• **EXERCISE REQUIREMENTS**
Restate every line below word for word, but drop each picture.

• **RECORDS**

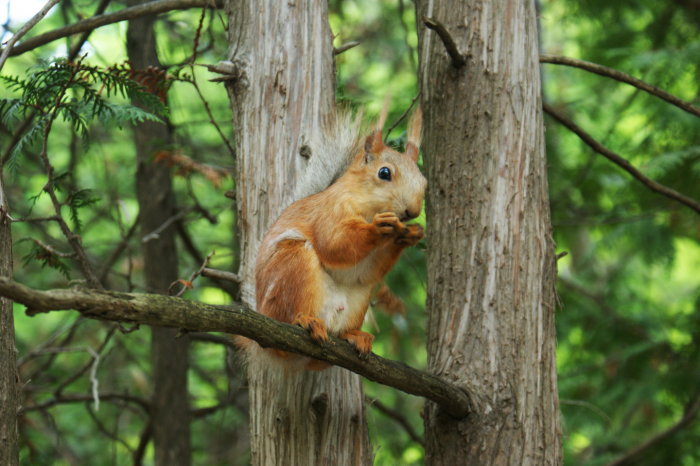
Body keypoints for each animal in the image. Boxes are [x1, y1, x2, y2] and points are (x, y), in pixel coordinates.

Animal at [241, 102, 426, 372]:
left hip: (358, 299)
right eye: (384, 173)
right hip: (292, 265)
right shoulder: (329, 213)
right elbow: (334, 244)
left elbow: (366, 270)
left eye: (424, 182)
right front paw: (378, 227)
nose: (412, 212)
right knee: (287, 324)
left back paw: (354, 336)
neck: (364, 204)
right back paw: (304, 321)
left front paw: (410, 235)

• **EXERCISE RESULT**
Body keypoints for each animal in the image. Boxes are [x1, y1, x2, y2] and points are (x, y), in pixel coordinates.

Animal at [241, 102, 426, 372]:
left hip: (358, 299)
right eye: (384, 173)
right hip: (292, 265)
right shoulder: (329, 213)
right elbow: (334, 244)
left elbow: (366, 270)
left eye: (424, 182)
right front paw: (378, 227)
nose: (412, 212)
right knee: (287, 324)
left back paw: (354, 336)
neck: (364, 204)
right back paw: (304, 321)
left front paw: (410, 235)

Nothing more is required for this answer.